## Selected text:
## Begin

One thing I love about Kander and Ebb, and a thing that strikes me as "gay," is an obsession with death, and particularly grisly death. You see this over and over in the (gay) work of, e.g. Truman Capote, David Sedaris, Ryan Murphy, Peter Cameron, Howard Ashman, Sondheim, and of course Bryan Fuller ("Hannibal").
People are often getting murdered--in dramatic, centerstage fashion--in Kander and Ebb shows. "Talk, you fucking faggot!" shouts the military official, right before blowing out Molina's brains. "Chicago" gives us Roxie slaughtering her lover (in the first song!), then murmuring, "I gotta pee." And "Cabaret" has all the Holocaust victims, starving, attached to Stars of David. Institutional evil looms large, whether it's represented by the Nazis, by the repressive Latin American government in "Spider-Woman," or by the cynical media in "Chicago."
A good writer makes use of tension and irony, and this stuff drips from the pens of Kander and Ebb. In "Cabaret," the most beautiful number belongs to a quartet of Nazis--"Tomorrow Belongs to Me." If you weren't aware of context, and you weren't listening to the words, you might imagine you were hearing something stirring and pure, something that might get a spot at the Olympics. "Chicago" has a rousing, spirited number--"Razzle Dazzle"--but it's really about the death of truth and the wondrous potential you can find in evil acts (and it became extraordinarily popular, in a major, still-running revival, right after O.J. Simpson was declared "not guilty" in an American court).
K and E are especially interested in coping strategies--the ways in which people learn to tolerate injustice. "You've gotta learn how not to be where you are!" says Aurora, in "Spider-Woman." "Why should I wake up?" asks Cliff, in his drunken stupor, in "Cabaret." "Why waste a drop of the wine?" Most famously, empty-headed Sally Bowles, unwilling to leave behind her comfy life in Nazi Germany, asks:
What good is sitting alone in your room?
Come hear the music play.
Life is a cabaret, old chum.
Come to the cabaret!
Additionally, a K and E show is generally marked by a central rivalry. Velma loathes Roxie, and Velma becomes a kind of hate-filled chronicler of Roxie's rise. "Cabaret"'s Emcee, in the "Velma" role, mocks and sneers at Sally's complacency, even as Sally continues to insist on being blind to the truth around her. Aurora helps to tell Molina's tale--but, also, she wants Molina dead. She is, after all, the Spider-Woman.

## End

## Information supplied:
## Begin

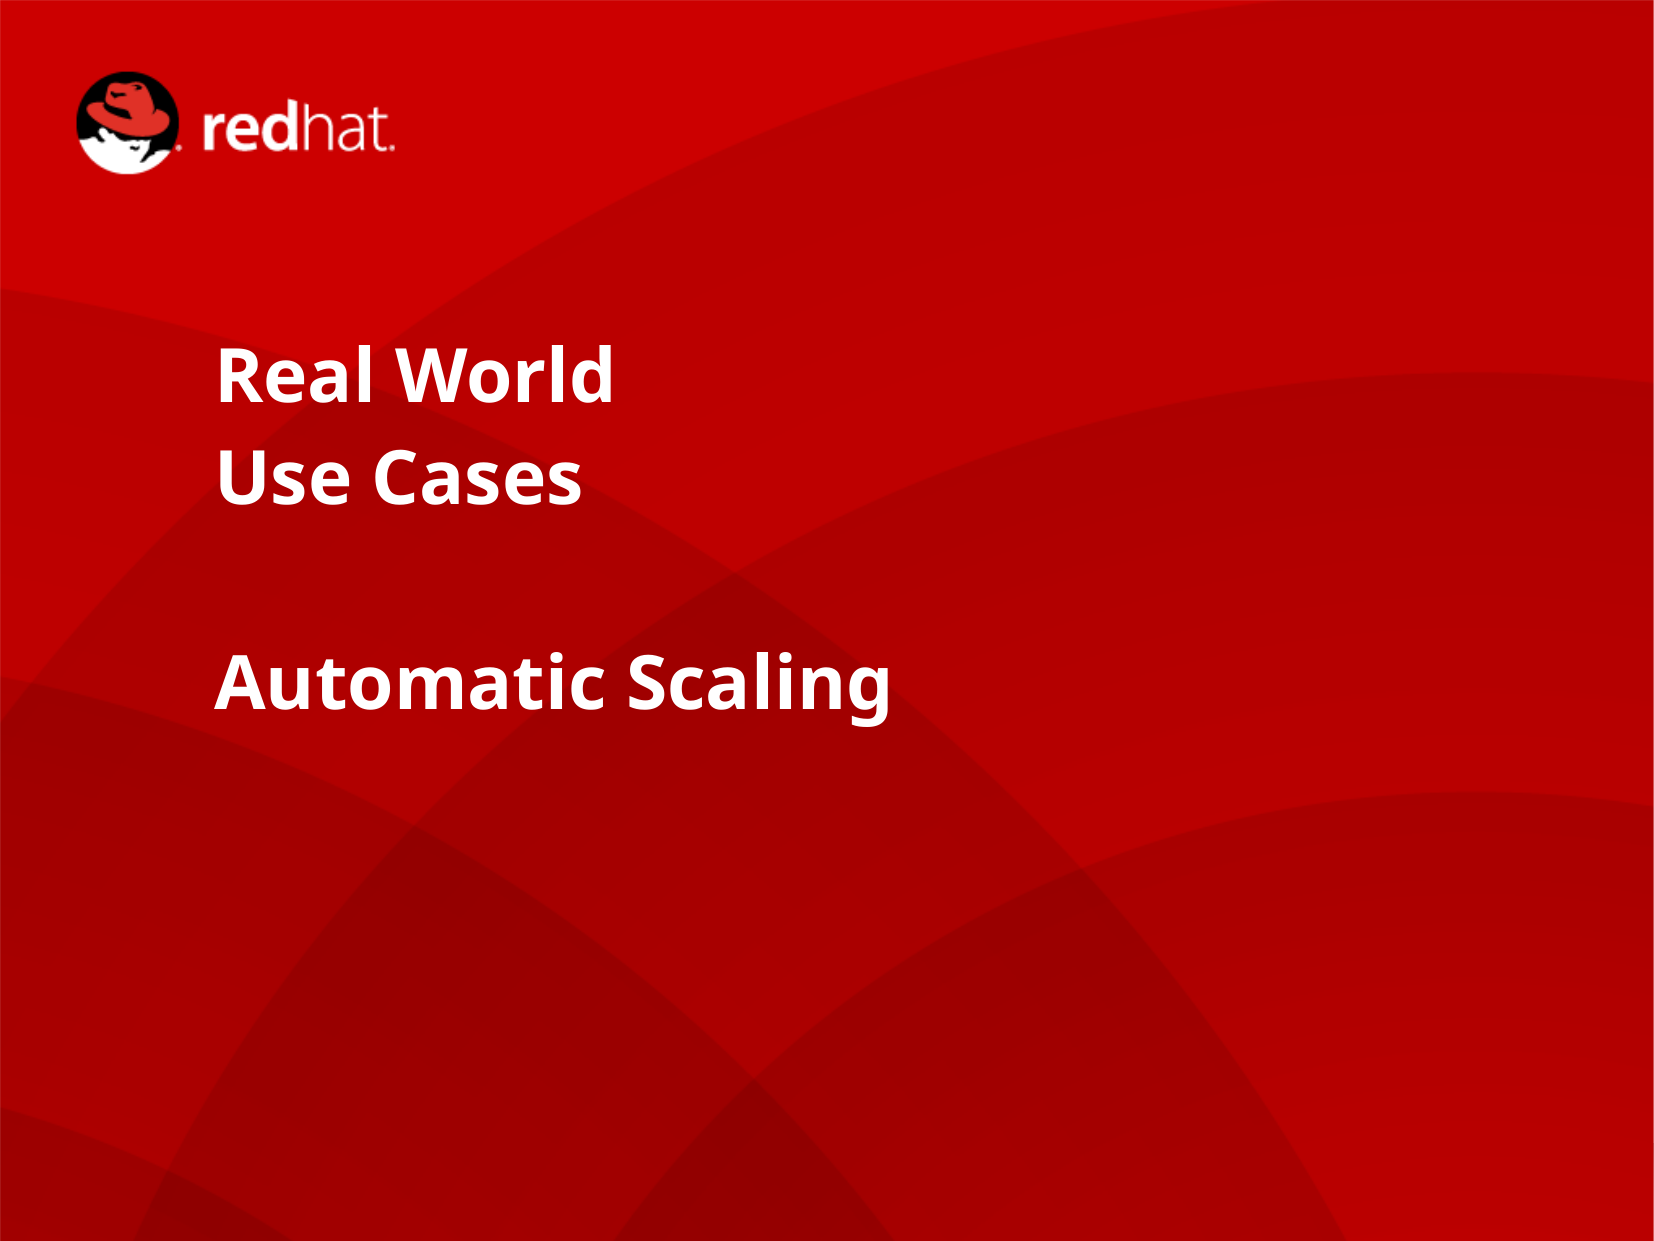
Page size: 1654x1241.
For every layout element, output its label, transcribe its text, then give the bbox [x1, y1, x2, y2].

## End

## Objective:
Please copy the Kander and Ebb essay between "Come hear the" and "all, the Spider-Woman.", inclusive, and switch "rivalry" to "partnership".

## Written reply:
Come hear the music play.
Life is a cabaret, old chum.
Come to the cabaret!
Additionally, a K and E show is generally marked by a central partnership. Velma loathes Roxie, and Velma becomes a kind of hate-filled chronicler of Roxie's rise. "Cabaret"'s Emcee, in the "Velma" role, mocks and sneers at Sally's complacency, even as Sally continues to insist on being blind to the truth around her. Aurora helps to tell Molina's tale--but, also, she wants Molina dead. She is, after all, the Spider-Woman.